Ragam Festival Kehidupan
Negara, umat beragama, dan masyarakat senang sekali menyelenggarakan festival. Dalam festival, selalu terdapat ritual untuk mengenang dan menampilkan tokoh dan peristiwa-peristiwa penting pada masa lalu agar nilai dan pesan yang terkandung tetap aktual.
Di lingkungan umat Islam, acara haji merupakan festival tahunan yang tergolong akbar.Di situ terasa sekali adanya unsur keragaman etnis,suku,dan bangsa.Ada lagi ritual layaknya bermain-main. Namun karena diberi makna spiritual, ungkapan ”bermain” menjadi tidak tepat, meskipun secara lahiriah kesan itu tetap ada.
Lihat saja,bagaimana mereka membuat tenda seperti pramuka menyelenggarakan kemping.Pakaiannya pun memiliki desain yang khas.

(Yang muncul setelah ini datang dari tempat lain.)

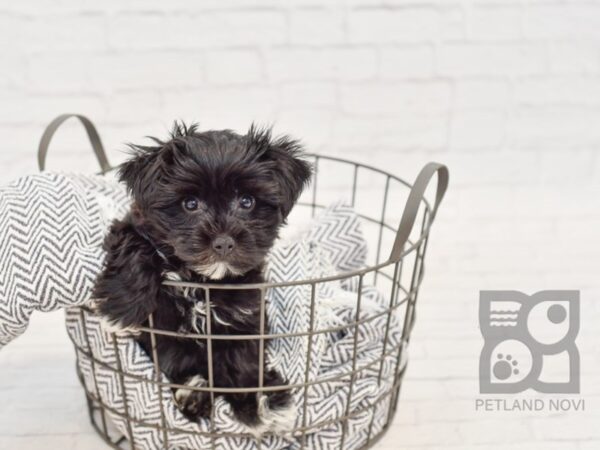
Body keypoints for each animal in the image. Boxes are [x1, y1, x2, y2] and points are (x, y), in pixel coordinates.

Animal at [92, 124, 314, 436]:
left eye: (247, 201)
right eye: (190, 204)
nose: (223, 242)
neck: (200, 279)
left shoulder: (244, 313)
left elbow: (244, 357)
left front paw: (259, 401)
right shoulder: (131, 224)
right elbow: (135, 244)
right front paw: (119, 308)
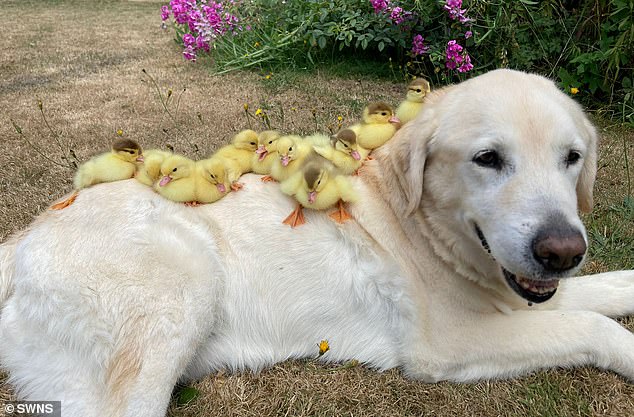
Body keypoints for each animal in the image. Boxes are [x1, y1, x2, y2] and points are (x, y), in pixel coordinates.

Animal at [1, 69, 632, 416]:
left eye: (572, 157)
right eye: (488, 159)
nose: (562, 251)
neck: (421, 225)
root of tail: (22, 239)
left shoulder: (520, 298)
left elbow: (595, 293)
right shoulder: (450, 343)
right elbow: (591, 325)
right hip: (182, 289)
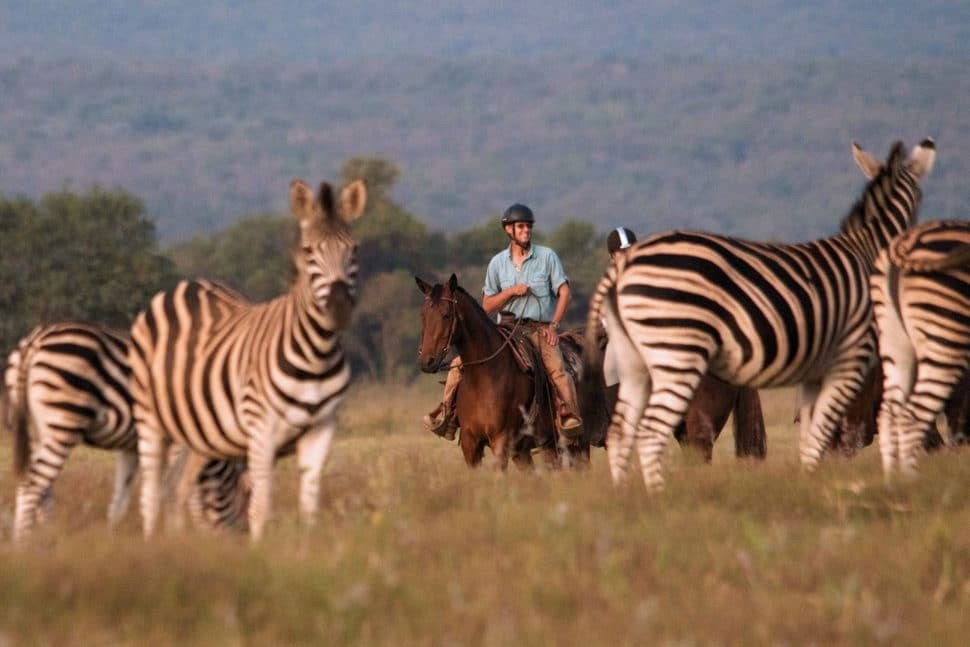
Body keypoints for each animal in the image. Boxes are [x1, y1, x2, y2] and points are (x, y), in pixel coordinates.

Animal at [2, 322, 250, 540]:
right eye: (247, 495)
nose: (239, 542)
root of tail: (35, 340)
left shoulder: (130, 448)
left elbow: (121, 500)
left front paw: (114, 541)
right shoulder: (178, 445)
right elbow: (186, 492)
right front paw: (189, 537)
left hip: (37, 430)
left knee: (42, 490)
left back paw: (46, 537)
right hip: (63, 421)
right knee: (32, 486)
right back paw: (24, 545)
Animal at [129, 178, 366, 540]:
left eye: (353, 250)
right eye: (308, 252)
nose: (339, 307)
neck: (317, 354)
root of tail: (186, 285)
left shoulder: (321, 429)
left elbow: (309, 506)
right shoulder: (261, 432)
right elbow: (259, 506)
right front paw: (259, 550)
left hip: (198, 434)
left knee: (180, 489)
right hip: (152, 419)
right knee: (153, 491)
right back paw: (155, 541)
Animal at [868, 220, 968, 478]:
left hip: (896, 342)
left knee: (889, 415)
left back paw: (894, 480)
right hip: (944, 334)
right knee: (913, 417)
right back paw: (912, 481)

Ada lagi adegan mencari batu kerikil,lalu ramai-ramai melempar tugu,simbol sosok setan. Masih banyak adegan lain adegan haji yang bagi umat Islam memiliki makna sangat spiritual.
Namun bagi orang lain yang tidak beragama, bisa jadi akan dipandang tak lebih sebagai tradisi festival agama yang sangat fenomenal. Festival serupa tentu akan dijumpai dalam tradisi agama lain karena salah satu ciri agama adalah sikapnya yang konsisten menjaga tradisi dalam bentuk ritual dan festival.
Dalam festival selalu terdapat simbol-simbol yang dijadikan sarana untuk mengekspresikan ide, gagasan, dan emosi serta memiliki fungsi untuk mengikat komunitas pendukungnya. Oleh karena itu, semua agama mesti memiliki simbol-simbol yang disakralkan. Yang tidak kalah fenomenalnya adalah festival olahraga, semisal perebutan juara sepak bola dunia.
Masing-masing grup memiliki simbol bendera dan warna khas, yang kemudian menjadi pengikat para pendukungnya. Maka dalam festival pertandingan bola selalu tampak warna-warni, gegap gempita, euforia,di luar persoalan kalah atau menang.Di situ nilai-nilai sportivitas dan persahabatan sangat dijunjung tinggi agar tidak merusak suasana festival.
Karena festival merupakan agenda peradaban dari zaman ke zaman, meski bentuk dan materinya beragam,siapa pun yang mengganggu jalannya festival dianggap mengkhianati nilai-nilai sejarah dan sosial. Oleh karena itu, dalam ranah sepak bola dunia, hukumannya sangat tegas dan keras bagi siapa yang merusak aturan dan keindahan pertandingan. Dalam ranah agama dikenal istilah dosa dan batal ibadahnya kalau tidak taat aturan yang standar.
Bayangkan kalau kehidupan manusia tidak ada festival, hidup pasti akan menjemukan.Kegiatan hidup yang berlangsung monoton tanpa ada selingan perayaan sangat tidak menarik dijalani.Manusia lalu menjadi mesin. Dalam kehidupan berkeluarga pun mesti ada selingan festival, entah besar atau kecil. Sekali-sekali ada perayaan ulang tahun, pesta pindah rumah, syukuran kelahiran bayi, pesta pernikahan,dan sekian acara ritual keluarga lain.
Namun, hidup terlalu banyak dengan acara festival dan hurahura juga tidak sehat. Mubazir. Terlebih ketika aspek kedamaian, keindahan, dan kecerdasan hilang dari panggung festival,maka panggung kehidupan yang diharapkan menjadi tempat bersosialisasi, hiburan, dan menghidupkan kembali kebajikan lama untuk bekal membangun hari esok, akan berubah menjadi kekonyolan,bahkan bisa menjadi ajang konflik dan perkelahian.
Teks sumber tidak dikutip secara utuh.